WHAT YOU HAVE TO DO
Whenever the string "degrees" turns up in a line below, that line should be copied.

EXERCISE DATA
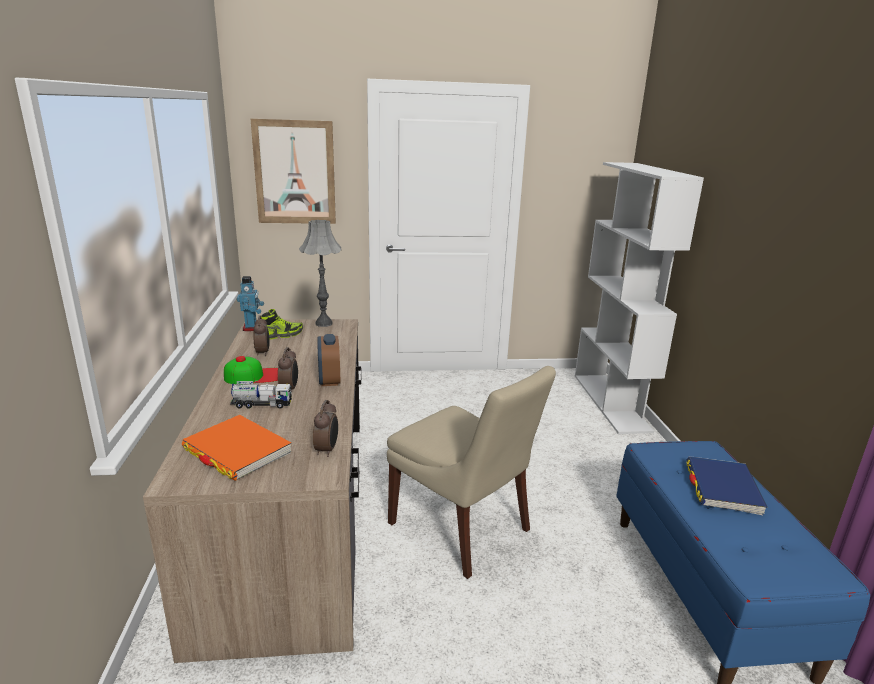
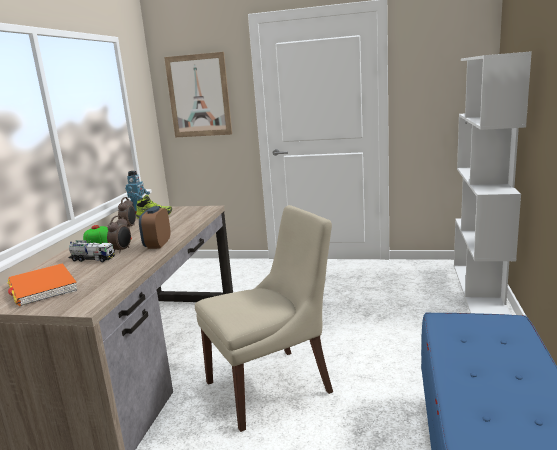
camera: 20 degrees right, 5 degrees down
(324, 323) = (194, 208): grey table lamp -> none
(327, 450) = (105, 290): alarm clock -> none
(462, 529) = (272, 385): beige chair -> beige chair turned 90 degrees counterclockwise
(722, 488) = (500, 358): blue book -> none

OUTPUT FOR THIS EXERCISE
camera: 20 degrees right, 5 degrees down
(462, 529) = (272, 385): beige chair -> beige chair turned 90 degrees counterclockwise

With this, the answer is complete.